• Tarefas propostas:
1. Reproduza fielmente o trecho do texto sobre a fé no Cristo ressurreto que vai de "24:36-43 Nessa passagem, estamos" a "seja convosco! (24:36).".
2. Dê continuidade ao texto sobre a fé no Cristo ressurreto a partir da última frase apresentada.

Encantados com essa nova compreensão e com a nova realidade da fé no Cristo ressurreto, os dois seguidores se levantaram imediatamente e se puseram de volta a Jerusalém, onde acharam reunidos os onze e outros com eles (24:33). Então, os dois contaram o que lhes acontecera no caminho e como fora por eles reconhecido no partir do pão (24:35).

24:36-43 Nessa passagem, estamos refletindo sobre dois tipos de fé. Primeiro, existe uma fé que necessita de afirmação, de garantia. Precisamos dessa fé em situações nas quais nos encontramos apavorados com os acontecimentos ao nosso redor. Em tais ocasiões, Jesus se apresenta como a figura da mãe ao nosso lado para nos proteger. Em nossos medos, confusões, ansiedades e pecados, o Cristo ressurreto permanece com os seus e entre os seus. Como uma mãe, Jesus nos toma em seus braços para nos proteger. Tendo Jesus conosco, sabemos que somos abençoados com a paz da sua presença. Nos dias de hoje, o mundo é cruel e, muitas vezes, aterrador. Estamos amedrontados e preferimos permanecer de portas fechadas. Em tais momentos, Jesus Cristo vem a nós, sem ser convidado, e toma o lugar central acalmando as tempestades e declarando: Paz seja convosco! (24:36).

Se o primeiro tipo de fé apela a nosso coração, o segundo exige que participemos em primeira mão da experiência do outro. O objetivo é mais que empatia ou “sentir com”; é “sentir dentro” do outro. Nas palavras de Jesus: Vede as minhas mãos e os meus pés, que sou eu mesmo; apalpai-me e verificai (24:39). Jesus insistiu numa fé de “sentir dentro”. Ele não deseja ser apenas ouvido, mas ser visto e tocado. Jesus não quer ser confundido com falsos messias, falsos mestres ou mesmo fantasmas (24:39). Deseja ser apreendido como o Cristo. O que os outros disseram sobre Jesus não era suficiente; ele desejava ser conhecido e tocado como o Cristo. Aqueles que creem sem ver, no entanto, são verdadeiramente abençoados, embora algumas vezes também sejam iludidos por uma falsa religião ou fé imatura. Faríamos bem se mais pessoas exigissem uma fé que sente dentro do outro. Uma fé que algumas vezes se despe das vestes brancas da religiosidade para encontrar, receber e deparar-se face a face com o Senhor ressurreto em nossa nudez. Sem nossas vestes, seremos como Adão e Eva depois que pecaram e deixaram o jardim do Éden. Ali Deus nos encontrará, nos tocará e fortalecerá a nossa fé vestindo-nos com peles de animais (Gn 3:21). Essa fé lida com o “mundo lá fora”. Lida com o mundo de segunda a sábado. Atraca-se com as questões existenciais de cada dia. Ora e busca decisivamente por soluções. É o tipo de fé que apresenta uma sensibilidade para com Deus e para com as pessoas.

• Amostra de dados:
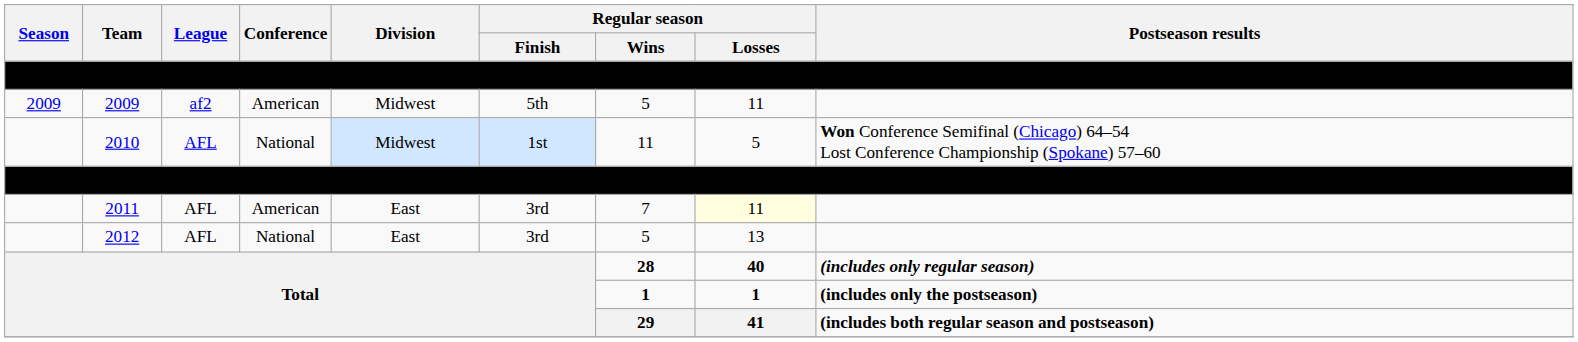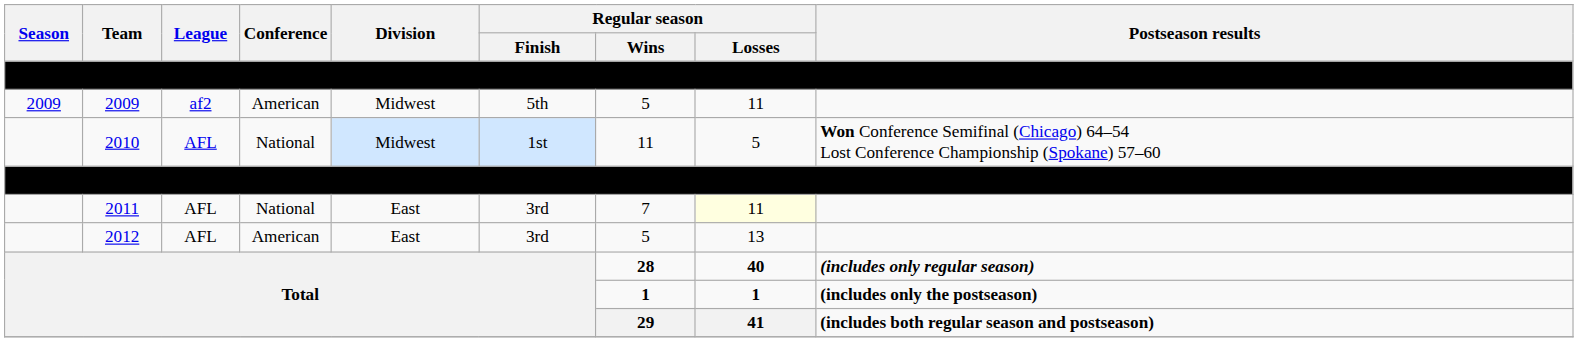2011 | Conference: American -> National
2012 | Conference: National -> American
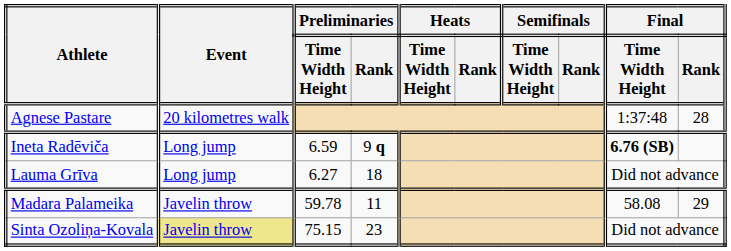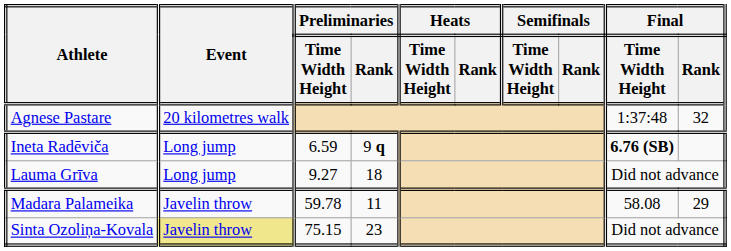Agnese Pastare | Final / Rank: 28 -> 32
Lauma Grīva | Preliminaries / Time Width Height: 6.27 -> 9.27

• Resultados esperados:
1.
24:36-43 Nessa passagem, estamos refletindo sobre dois tipos de fé. Primeiro, existe uma fé que necessita de afirmação, de garantia. Precisamos dessa fé em situações nas quais nos encontramos apavorados com os acontecimentos ao nosso redor. Em tais ocasiões, Jesus se apresenta como a figura da mãe ao nosso lado para nos proteger. Em nossos medos, confusões, ansiedades e pecados, o Cristo ressurreto permanece com os seus e entre os seus. Como uma mãe, Jesus nos toma em seus braços para nos proteger. Tendo Jesus conosco, sabemos que somos abençoados com a paz da sua presença. Nos dias de hoje, o mundo é cruel e, muitas vezes, aterrador. Estamos amedrontados e preferimos permanecer de portas fechadas. Em tais momentos, Jesus Cristo vem a nós, sem ser convidado, e toma o lugar central acalmando as tempestades e declarando: Paz seja convosco! (24:36).

2.
Parafraseando São Paulo, essas duas faces de nossa fé necessitam de leite e carne. A fé que estes produzem é inspirada pela ressurreição, e a mensagem resultante nos discípulos foi estarem sempre no templo, louvando a Deus (24:53).

O evangelho de Lucas nos proporciona uma história transformadora de vida à medida que andamos, falamos e caminhamos na trilha da luta, do conflito, da controvérsia, do sofrimento, da opressão, da coragem, da esperança, da liberação e liberdade, da reconciliação e perseverança. Esse é o “caminho”, e para Lucas esse caminho de vida é abençoado (6:20-23). É precisamente por começarmos a andar juntos, falar juntos e seguir juntos nesse caminho — o caminho que a fé conhece pelo nome de Jesus Cristo — que nós, juntamente com nossos companheiros humanos, nos colocamos na trilha da oração, do testemunho e do engajamento pela igualdade de gênero, pela justiça e pela liberdade.

24:44-53 Antes de se separar de seus seguidores e ser elevado ao céu, Jesus provê para o futuro deles. Ele os instrui a permanecer em Jerusalém até que do alto sejais revestidos de poder (24:49). O dom pentecostal do Espírito Santo é a primeira provisão de Jesus para seus seguidores que devem executar sua diretriz missionária. Em outras palavras, não há nenhum esforço de extensão missionária sem que antes seja conferido o poder.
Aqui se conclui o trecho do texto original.